After a service is created, a basic set of web firewall features are activated automatically using the Barracuda default security policy. The service defaults to a passive mode of enforcement using the default security policy.
Configuring Service Settings
The default configuration options provide a sufficient amount of attack protection from the majority of web attacks. Refinements to the default security policy can be required for different web applications. You can edit basic service settings to tailor attack prevention for a service. To edit service settings, go to the BASIC > Services page, identify the service you want to edit in the Services list, and click Edit next to it. The service window displays the following sections:
Verify the settings displayed are correct. Modify the settings if necessary.
You can modify the basic set of web firewall options in the Basic Security section. Specify values for the following fields:
- Web Firewall Policy – By default, all services are associated with the default security policy. To enforce a new security policy, click the drop-down list and select the desired security policy. The list includes security policies provided by the Barracuda Web Application Firewall (default, SharePoint, SharePoint2013, OWA, OWA2010, OWA2013, and Oracle) and any previously saved customized policies. To create a new policy or to edit an existing policy, see Security Policies. If you wish to fine-tune the Security Policies, see .
- Web Firewall Log Level – Threshold for logging the error messages for the service. This log level determines whether only the most urgent attack information or less serious attack information, including warnings or debug information, is written to the logs. For example, if the log level is set to 3-Error, logs with 0-3 log levels are logged in the BASIC > Web Firewall Logs page. The 0-3 log levels include 0-Emergency, 1-Alert, 2-Critical and 3-Error logs.
- Mode – The mode determines how the service responds to offending traffic. It can either be Active Mode or Passive Mode.
- Passive mode logs violating events but allows the request to pass through. This is the default mode.
- Active mode performs the action configured in association with the perceived threat.
Note: Passive mode is recommended in the initial stages of deployment so that traffic to the service is not broken due to false positives. All traffic translation rules continue to work in both Active and Passive modes. Refer to the Modes (Active / Passive) : Additional notes section below for more details.
- Trusted Hosts Action – You can override default settings and configure a specific response to violations for a set of trusted hosts accessing the service. If set to Allow or Passive, all requests from trusted hosts, including those that are possible attacks, are ignored and passed through. Allow mode does not log events, whereas in Passive mode, events are logged. Set to Default if trusted hosts requests do not need special handling.
- Trusted Hosts Group – Select the trusted hosts group to which you want to apply the configured trusted hosts action. Trusted Hosts and Trusted Hosts Groups are configured in the WEBSITES > Trusted Hosts page.
- Ignore Case – This determines how the service URLs are matched to rules like URL, ACL, and URL profiles. When set to Yes, text in upper or lower case can match the specified URL for any Barracuda Web Application Firewall rule. Note: This is applicable only to URLs and not parameter names.
- Header Name For Actual Client IP – Header name for the client IP address that the server stores for identification.
- Rate Control Status – Set to On to bind a rate control pool to limit the rate of requests for the service.
- Rate Control Pool – If the rate control pool is configured with a set of preferred clients, then the rate control policy is applied only to the requests from the preferred clients.
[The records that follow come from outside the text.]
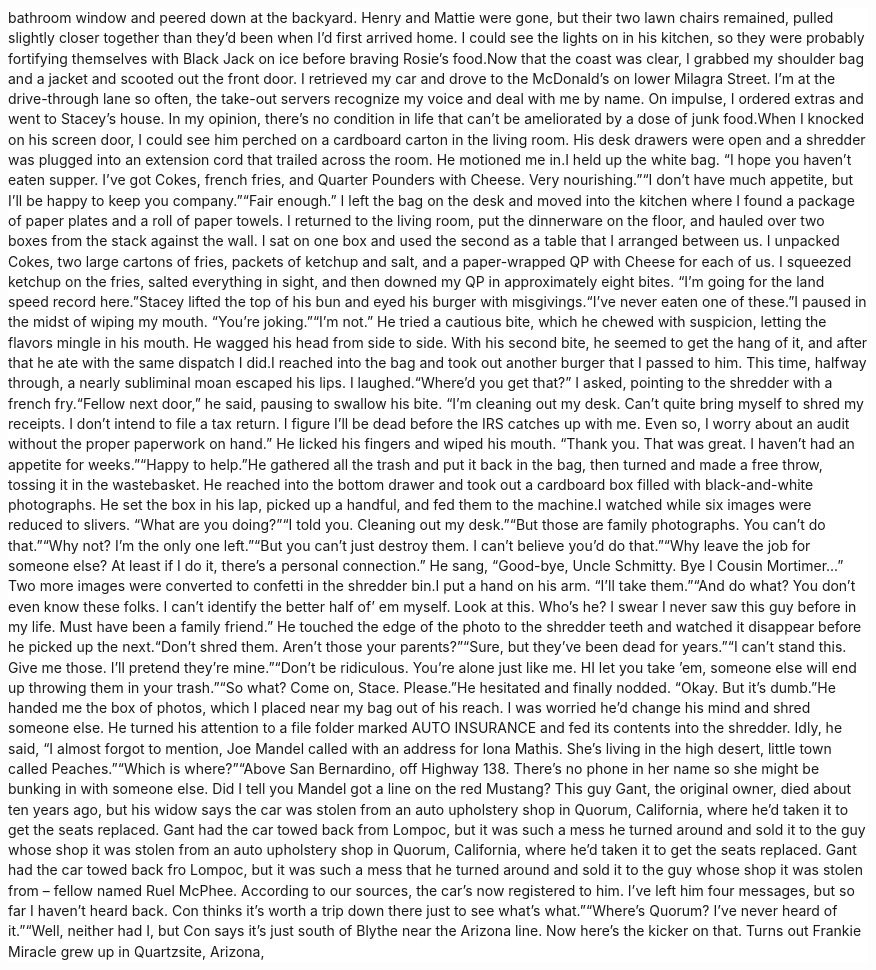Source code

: bathroom window and peered down at the backyard. Henry and Mattie were gone, but their two lawn chairs remained, pulled slightly closer together than they’d been when I’d first arrived home. I could see the lights on in his kitchen, so they were probably fortifying themselves with Black Jack on ice before braving Rosie’s food.Now that the coast was clear, I grabbed my shoulder bag and a jacket and scooted out the front door. I retrieved my car and drove to the McDonald’s on lower Milagra Street. I’m at the drive-through lane so often, the take-out servers recognize my voice and deal with me by name. On impulse, I ordered extras and went to Stacey’s house. In my opinion, there’s no condition in life that can’t be ameliorated by a dose of junk food.When I knocked on his screen door, I could see him perched on a cardboard carton in the living room. His desk drawers were open and a shredder was plugged into an extension cord that trailed across the room. He motioned me in.I held up the white bag. “I hope you haven’t eaten supper. I’ve got Cokes, french fries, and Quarter Pounders with Cheese. Very nourishing.”“I don’t have much appetite, but I’ll be happy to keep you company.”“Fair enough.” I left the bag on the desk and moved into the kitchen where I found a package of paper plates and a roll of paper towels. I returned to the living room, put the dinnerware on the floor, and hauled over two boxes from the stack against the wall. I sat on one box and used the second as a table that I arranged between us. I unpacked Cokes, two large cartons of fries, packets of ketchup and salt, and a paper-wrapped QP with Cheese for each of us. I squeezed ketchup on the fries, salted everything in sight, and then downed my QP in approximately eight bites. “I’m going for the land speed record here.”Stacey lifted the top of his bun and eyed his burger with misgivings.“I’ve never eaten one of these.”I paused in the midst of wiping my mouth. “You’re joking.”“I’m not.” He tried a cautious bite, which he chewed with suspicion, letting the flavors mingle in his mouth. He wagged his head from side to side. With his second bite, he seemed to get the hang of it, and after that he ate with the same dispatch I did.I reached into the bag and took out another burger that I passed to him. This time, halfway through, a nearly subliminal moan escaped his lips. I laughed.“Where’d you get that?” I asked, pointing to the shredder with a french fry.“Fellow next door,” he said, pausing to swallow his bite. “I’m cleaning out my desk. Can’t quite bring myself to shred my receipts. I don’t intend to file a tax return. I figure I’ll be dead before the IRS catches up with me. Even so, I worry about an audit without the proper paperwork on hand.” He licked his fingers and wiped his mouth. “Thank you. That was great. I haven’t had an appetite for weeks.”“Happy to help.”He gathered all the trash and put it back in the bag, then turned and made a free throw, tossing it in the wastebasket. He reached into the bottom drawer and took out a cardboard box filled with black-and-white photographs. He set the box in his lap, picked up a handful, and fed them to the machine.I watched while six images were reduced to slivers. “What are you doing?”“I told you. Cleaning out my desk.”“But those are family photographs. You can’t do that.”“Why not? I’m the only one left.”“But you can’t just destroy them. I can’t believe you’d do that.”“Why leave the job for someone else? At least if I do it, there’s a personal connection.” He sang, “Good-bye, Uncle Schmitty. Bye I Cousin Mortimer...” Two more images were converted to confetti in the shredder bin.I put a hand on his arm. “I’ll take them.”“And do what? You don’t even know these folks. I can’t identify the better half of’ em myself. Look at this. Who’s he? I swear I never saw this guy before in my life. Must have been a family friend.” He touched the edge of the photo to the shredder teeth and watched it disappear before he picked up the next.“Don’t shred them. Aren’t those your parents?”“Sure, but they’ve been dead for years.”“I can’t stand this. Give me those. I’ll pretend they’re mine.”“Don’t be ridiculous. You’re alone just like me. HI let you take ’em, someone else will end up throwing them in your trash.”“So what? Come on, Stace. Please.”He hesitated and finally nodded. “Okay. But it’s dumb.”He handed me the box of photos, which I placed near my bag out of his reach. I was worried he’d change his mind and shred someone else. He turned his attention to a file folder marked AUTO INSURANCE and fed its contents into the shredder. Idly, he said, “I almost forgot to mention, Joe Mandel called with an address for Iona Mathis. She’s living in the high desert, little town called Peaches.”“Which is where?”“Above San Bernardino, off Highway 138. There’s no phone in her name so she might be bunking in with someone else. Did I tell you Mandel got a line on the red Mustang? This guy Gant, the original owner, died about ten years ago, but his widow says the car was stolen from an auto upholstery shop in Quorum, California, where he’d taken it to get the seats replaced. Gant had the car towed back from Lompoc, but it was such a mess he turned around and sold it to the guy whose shop it was stolen from an auto upholstery shop in Quorum, California, where he’d taken it to get the seats replaced. Gant had the car towed back fro Lompoc, but it was such a mess that he turned around and sold it to the guy whose shop it was stolen from – fellow named Ruel McPhee. According to our sources, the car’s now registered to him. I’ve left him four messages, but so far I haven’t heard back. Con thinks it’s worth a trip down there just to see what’s what.”“Where’s Quorum? I’ve never heard of it.”“Well, neither had I, but Con says it’s just south of Blythe near the Arizona line. Now here’s the kicker on that. Turns out Frankie Miracle grew up in Quartzsite, Arizona,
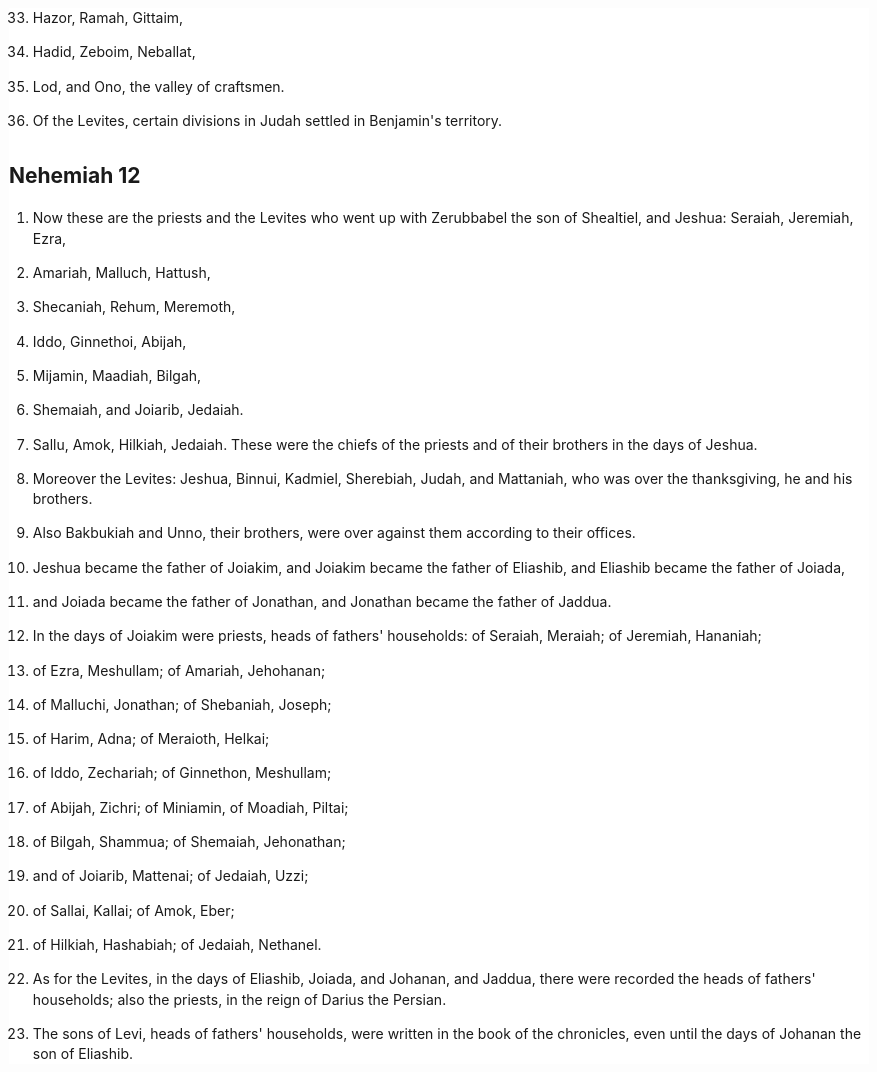 33. Hazor, Ramah, Gittaim,

34. Hadid, Zeboim, Neballat,

35. Lod, and Ono, the valley of craftsmen.

36. Of the Levites, certain divisions in Judah settled in Benjamin's territory.

## Nehemiah 12

1. Now these are the priests and the Levites who went up with Zerubbabel the son of Shealtiel, and Jeshua: Seraiah, Jeremiah, Ezra,

2. Amariah, Malluch, Hattush,

3. Shecaniah, Rehum, Meremoth,

4. Iddo, Ginnethoi, Abijah,

5. Mijamin, Maadiah, Bilgah,

6. Shemaiah, and Joiarib, Jedaiah.

7. Sallu, Amok, Hilkiah, Jedaiah. These were the chiefs of the priests and of their brothers in the days of Jeshua.

8. Moreover the Levites: Jeshua, Binnui, Kadmiel, Sherebiah, Judah, and Mattaniah, who was over the thanksgiving, he and his brothers.

9. Also Bakbukiah and Unno, their brothers, were over against them according to their offices.

10. Jeshua became the father of Joiakim, and Joiakim became the father of Eliashib, and Eliashib became the father of Joiada,

11. and Joiada became the father of Jonathan, and Jonathan became the father of Jaddua.

12. In the days of Joiakim were priests, heads of fathers' households: of Seraiah, Meraiah; of Jeremiah, Hananiah;

13. of Ezra, Meshullam; of Amariah, Jehohanan;

14. of Malluchi, Jonathan; of Shebaniah, Joseph;

15. of Harim, Adna; of Meraioth, Helkai;

16. of Iddo, Zechariah; of Ginnethon, Meshullam;

17. of Abijah, Zichri; of Miniamin, of Moadiah, Piltai;

18. of Bilgah, Shammua; of Shemaiah, Jehonathan;

19. and of Joiarib, Mattenai; of Jedaiah, Uzzi;

20. of Sallai, Kallai; of Amok, Eber;

21. of Hilkiah, Hashabiah; of Jedaiah, Nethanel.

22. As for the Levites, in the days of Eliashib, Joiada, and Johanan, and Jaddua, there were recorded the heads of fathers' households; also the priests, in the reign of Darius the Persian.

23. The sons of Levi, heads of fathers' households, were written in the book of the chronicles, even until the days of Johanan the son of Eliashib.
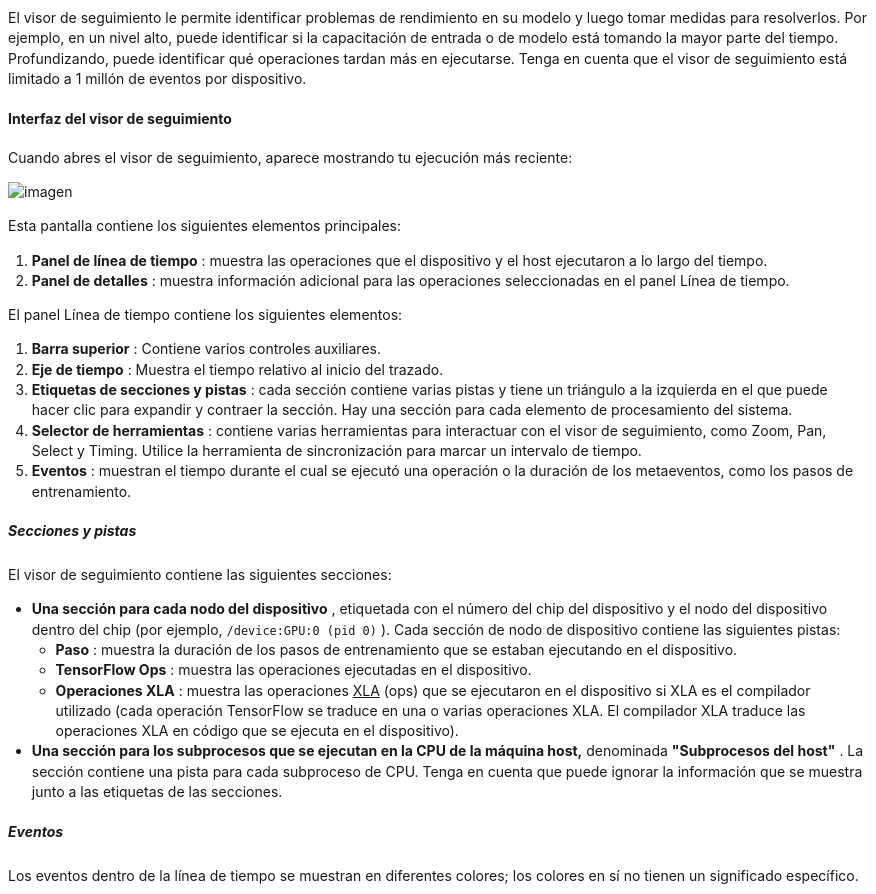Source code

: El visor de seguimiento le permite identificar problemas de rendimiento en su modelo y luego tomar medidas para resolverlos. Por ejemplo, en un nivel alto, puede identificar si la capacitación de entrada o de modelo está tomando la mayor parte del tiempo. Profundizando, puede identificar qué operaciones tardan más en ejecutarse. Tenga en cuenta que el visor de seguimiento está limitado a 1 millón de eventos por dispositivo.

#### Interfaz del visor de seguimiento

Cuando abres el visor de seguimiento, aparece mostrando tu ejecución más reciente:

![imagen](./images/tf_profiler/trace_viewer.png)

Esta pantalla contiene los siguientes elementos principales:

1. **Panel de línea de tiempo** : muestra las operaciones que el dispositivo y el host ejecutaron a lo largo del tiempo.
2. **Panel de detalles** : muestra información adicional para las operaciones seleccionadas en el panel Línea de tiempo.

El panel Línea de tiempo contiene los siguientes elementos:

1. **Barra superior** : Contiene varios controles auxiliares.
2. **Eje de tiempo** : Muestra el tiempo relativo al inicio del trazado.
3. **Etiquetas de secciones y pistas** : cada sección contiene varias pistas y tiene un triángulo a la izquierda en el que puede hacer clic para expandir y contraer la sección. Hay una sección para cada elemento de procesamiento del sistema.
4. **Selector de herramientas** : contiene varias herramientas para interactuar con el visor de seguimiento, como Zoom, Pan, Select y Timing. Utilice la herramienta de sincronización para marcar un intervalo de tiempo.
5. **Eventos** : muestran el tiempo durante el cual se ejecutó una operación o la duración de los metaeventos, como los pasos de entrenamiento.

##### Secciones y pistas

El visor de seguimiento contiene las siguientes secciones:

- **Una sección para cada nodo del dispositivo** , etiquetada con el número del chip del dispositivo y el nodo del dispositivo dentro del chip (por ejemplo, `/device:GPU:0 (pid 0)` ). Cada sección de nodo de dispositivo contiene las siguientes pistas:
    - **Paso** : muestra la duración de los pasos de entrenamiento que se estaban ejecutando en el dispositivo.
    - **TensorFlow Ops** : muestra las operaciones ejecutadas en el dispositivo.
    - **Operaciones XLA** : muestra las operaciones [XLA](https://www.tensorflow.org/xla/) (ops) que se ejecutaron en el dispositivo si XLA es el compilador utilizado (cada operación TensorFlow se traduce en una o varias operaciones XLA. El compilador XLA traduce las operaciones XLA en código que se ejecuta en el dispositivo).
- **Una sección para los subprocesos que se ejecutan en la CPU de la máquina host,** denominada **"Subprocesos del host"** . La sección contiene una pista para cada subproceso de CPU. Tenga en cuenta que puede ignorar la información que se muestra junto a las etiquetas de las secciones.

##### Eventos

Los eventos dentro de la línea de tiempo se muestran en diferentes colores; los colores en sí no tienen un significado específico.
Otherwise, the rate control policy is applied to all requests forwarded to the service.
Modes (Active / Passive) : Additional notes
The Barracuda Web Application Firewall executes the following operations in both active and passive modes if they are configured by the administrator.
- All SSL configurations for the front end and backend connections.
- Submission of traffic data to cloud layer for analysis if an Advanced Bot Protection license has been purchased and if data submission has not been explicitly turned off.
- Client-side checks for web scraping such as run-time modification of robots.txt, insertion of cooking, and JS file checks.
- Enforcement of CAPTCHA / reCAPTCHA for suspicious clients in App DDoS rules.
- All network level rules including Slow Client Attack rules and Network Firewall rules.
- Enforcement of Access Control rules
- Website Translation rules that rewrite content, URLs, and domains in HTTP request and responses.
In addition to the mode being configured at the service, rule group, or specific rule level, the mode is also configured for individual smart signatures. This can be validated in the ADVANCED > View Internal Patterns page.
You can configure additional security for a service by using URL policies. URL policies allow Anti-Virus protection, Data Theft protection, and Brute Force protection to be enabled or disabled for specific URL spaces.